The 1912 wooden train from Palma to Sóller is the island's best half-day logistics: an hour of mahogany carriages, orange groves and thirteen tunnels through the Tramuntana, then the rattling vintage tram down to Port de Sóller's horseshoe bay. Around €25 return for the train, tram extra. Go early (the 10:10 fills), swim at the port, eat an orange-everything lunch — Sóller's valley grew rich on citrus — and consider the bus back via Deià and Valldemossa to close the loop:

  • Deià — the honey-stone village where Robert Graves wrote; walk down the ravine to Cala Deià and eat grilled fish on the rocks at the boat-shed restaurant the whole island books ahead.
  • Valldemossa — Chopin and George Sand's monastery winter of 1838, told in every gift shop; buy the coca de patata bun, skip the third souvenir lap.

The beaches, ranked honestly

Palma's own city beach (Can Pere Antoni) is fine for a morning swim, no more. The real targets:

  • Es Trenc — 2 km of white sand and shallow turquoise in the undeveloped south, the island's Caribbean impersonation. Park at Ses Covetes (paid, fills by 10:30 in summer) or come at 16:00 when the light goes gold and the crowd thins.
  • Illetes — the closest proper cove chain, 20 minutes west by bus 4; pines, clear water, beach clubs.
  • Cala Pi, Cala Mondragó, Caló des Moro — the postcard coves of the south and east. Caló des Moro is the Instagram one: 40 m of perfection holding 400 people by noon. Go at 08:00 or pick Mondragó's nature-park calm instead.
  • Formentor — the wild north peninsula; in summer the access road closes to private cars at peak hours, so use the shuttle bus from Port de Pollença or the boat. Worth the logistics.

What to eat

Mallorca has its own pantry: ensaimada (the spiral lard pastry — buy from Horno Santo Cristo, baking since 1910, and carry the octagonal box home like the locals on every flight), sobrasada (spreadable paprika sausage, best on warm bread with honey), tumbet, frito mallorquín, and the market fish.

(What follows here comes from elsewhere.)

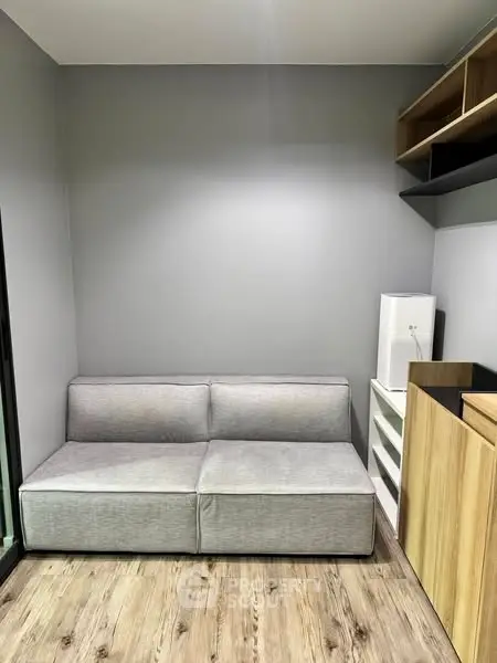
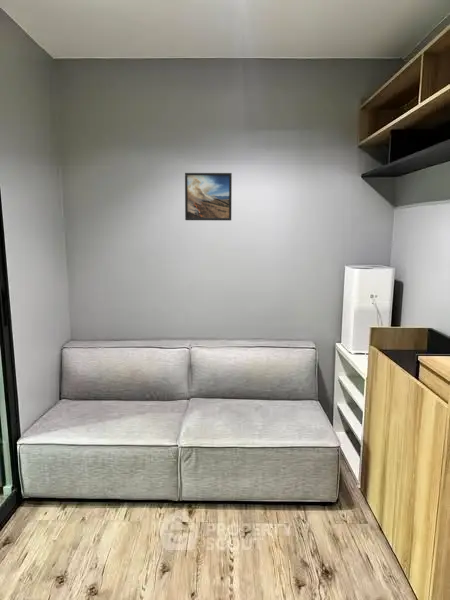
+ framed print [184,172,233,221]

  • Ca'n Joan de s'Aigo — since 1700, the hot-chocolate-and-almond-ice-cream institution. Go at merienda hour, stand the queue.
  • Mercat de Santa Catalina — the eating market: oyster stalls, vermut counters, lunch menus around the edges.
  • Casa Maruka — Mallorcan home cooking done seriously; the slow-cooked dishes the grandmothers stopped making at home. €30–40.
  • Marc Fosh — the Michelin-starred tasting menu in a 17th-century convent, and by starred standards a bargain at lunch. Around €90.

Practical notes

  • Getting around: TIB buses reach most of the island; trains run to Sóller (vintage) and Inca/Manacor (modern). The car is for cove-hunting days only.
  • Crowds calendar: the island hosts 12 million-plus visitors a year, overwhelmingly June–September. May and October feel like a different, better island.
  • Sea honesty: 19°C in May — brisk first swim; 25–26°C in September — the year's best.
  • The German question: parts of the island (Playa de Palma, Port d'Andratx) run on German tourism; the old town and Santa Catalina don't. Pick accordingly.

The summary

Base in the old town or Santa Catalina, four to six nights. One Sóller train day with the Deià–Valldemossa loop, one rental-car cove day ending at Es Trenc for the late light, one full city day for the cathedral (morning sun through the rose window), the patios and the market. Eat the ensaimada standing up and the long lunch sitting down. May, June, September, October. Palma is what the Mediterranean city break looked like before the word "city break" cheapened it.